Ceftazidime-Avibactam for Carbapenem-Resistant Gram-Negative Bacteria Infections: A Real-World Experience in the ICU

Infect Drug Resist. 2023 Sep 14:16:6209-6216. doi: 10.2147/IDR.S422545. eCollection 2023.

Authors

Jiaxin Yu^{1

2}, Wei Zuo^{1

2}, Hongwei Fan^{1

3}, Jiayu Wu^{1

2}, Luyao Qiao^{1

2

4}, Benyu Yang^{1

2

5}, Wenxi Li^{1

2

5}, Yang Yang^#^{1

2}, Bo Zhang^#^{1

2}

Affiliations

¹ Department of Pharmacy, Peking Union Medical College Hospital, Beijing, People's Republic of China.
² State Key Laboratory of Complex Severe and Rare Diseases, Peking Union Medical College Hospital, Beijing, People's Republic of China.
³ Department of Infectious Medicine, Peking Union Medical College Hospital, Beijing, People's Republic of China.
⁴ Institute of Materia Medica, Chinese Academy of Medical Sciences and Peking Union Medical College, Beijing, People's Republic of China.
⁵ School of Chinese Materia Medica, Tianjin University of Traditional Chinese Medicine, Tianjin, People's Republic of China.

^# Contributed equally.

Abstract

Purpose: Ceftazidime-avibactam (C-A) is a treatment option for carbapenem-resistant gram-negative bacterial (CR-GNB) infections, but little is known regarding its suitability for the intensive care unit (ICU). The current study aimed to analyze use of C-A for critically ill patients, determine independent predictors of clinical outcome and mortality and explore routine dosages for patients in continuous renal replacement therapy (CRRT).
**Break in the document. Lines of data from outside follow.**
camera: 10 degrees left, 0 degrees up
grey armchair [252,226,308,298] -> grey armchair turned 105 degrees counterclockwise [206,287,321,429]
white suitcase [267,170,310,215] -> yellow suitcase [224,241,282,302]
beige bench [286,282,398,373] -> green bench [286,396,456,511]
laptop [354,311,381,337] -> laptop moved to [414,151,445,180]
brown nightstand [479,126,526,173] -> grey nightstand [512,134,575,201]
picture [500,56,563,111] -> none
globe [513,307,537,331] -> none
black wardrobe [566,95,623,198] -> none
Patients and methods: A single-center, retrospective and observational study was conducted in critically ill patients receiving different C-A-based therapies for CR-GNB infections in a tertiary teaching hospital in Beijing, China. Demographic data, severity of infection, clinical outcomes and mortality were assessed. The primary and secondary outcome of this study was 90-day all-cause mortality and 14-day clinical response, respectively.
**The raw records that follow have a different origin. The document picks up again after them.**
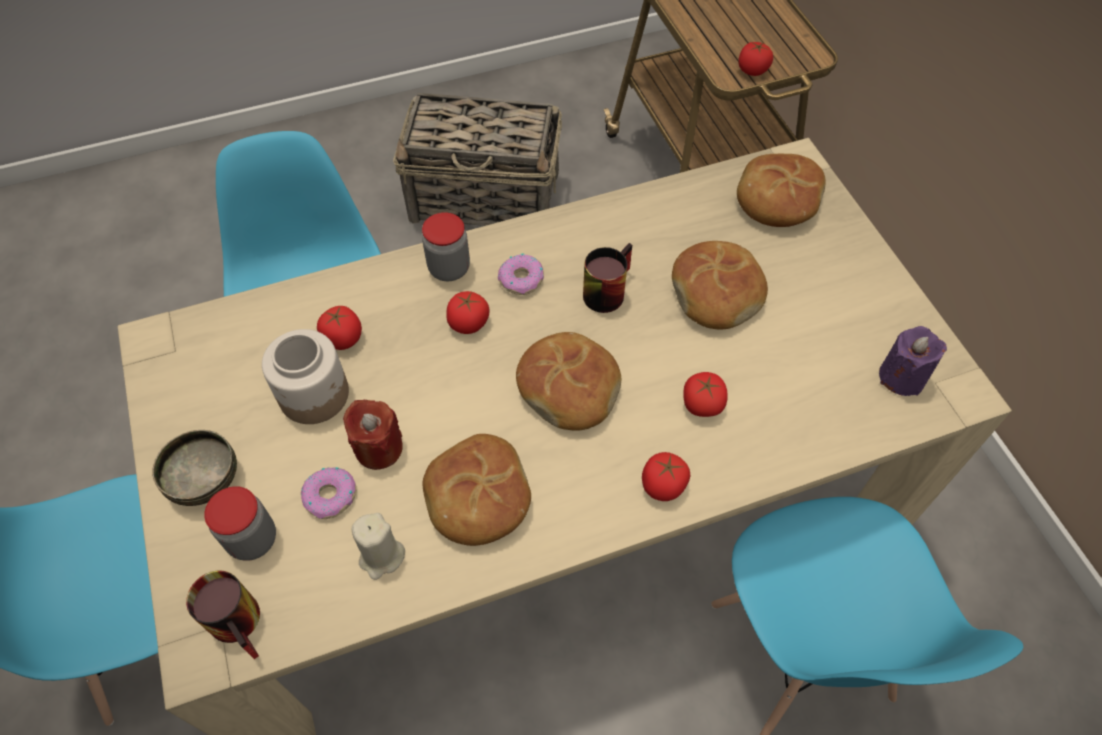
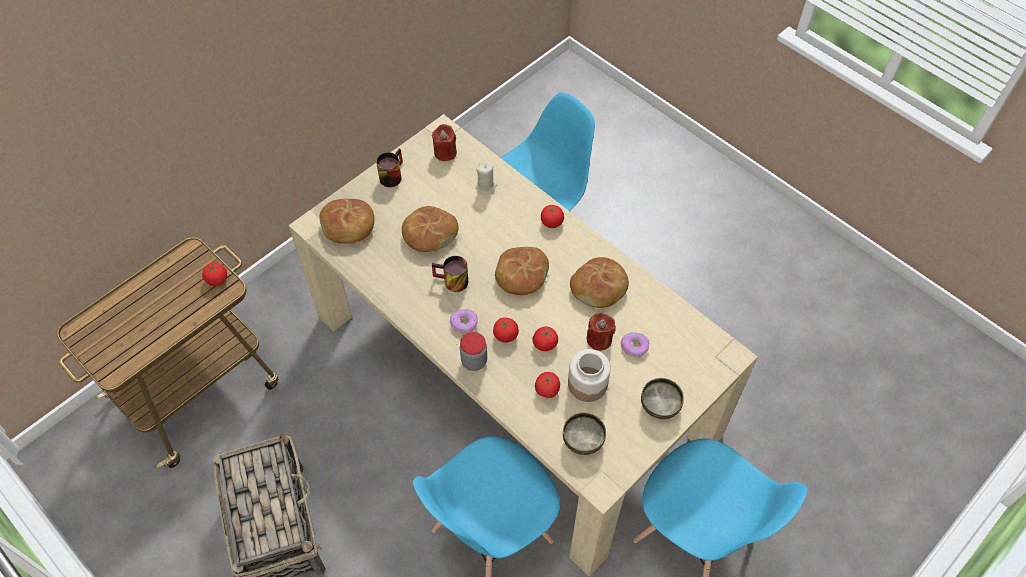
camera: 115 degrees left, 0 degrees up
mug [186,570,260,659] -> mug moved to [376,149,403,187]
jar [204,486,276,561] -> none
beige candle [352,513,405,580] -> beige candle moved to [475,162,497,194]
tomato [683,372,728,417] -> tomato moved to [532,326,558,351]
purple candle [879,326,947,396] -> red candle [432,124,457,161]
none -> bowl [563,412,606,455]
Results: A total of 43 patients with CR-GNB infection were enrolled, including 14 (32.6%) patients received C-A monotherapy. C-A monotherapy and combination with other agents did not affect 14-day clinical response or 90-day survival. All-cause mortality at 90-days was 39.5% (17/43). Multivariate Cox analysis showed that concomitant with bloodstream infection was independent risk factors for 90-day mortality and that the time to initiation of C-A and Acute Physiology and Chronic Health Evaluation (APACHE) score was independent predictors of 14-day clinical response. Five CRRT patients who received high-dose C-A therapy (>3.75 g/d) had prolonged survival compared with 5 who received low-dose C-A (<3.75 g/d, p = 0.03).

Conclusion: C-A was an effective therapy for severe CR-GNB infections and clinical response correlated with the time of C-A initiation. A dosage >3.75g/d C-A was associated with prolonged survival of CRRT patients. Randomized controlled trials or multicenter studies are needed to confirm these findings.

Keywords: carbapenem-resistant gram-negative bacteria; ceftazidime-avibactam; infections; intensive care unit; renal replacement therapy.

Grants and funding

This study was supported by the National High Level Hospital Clinical Research Funding (2022-PUMCH-B-059).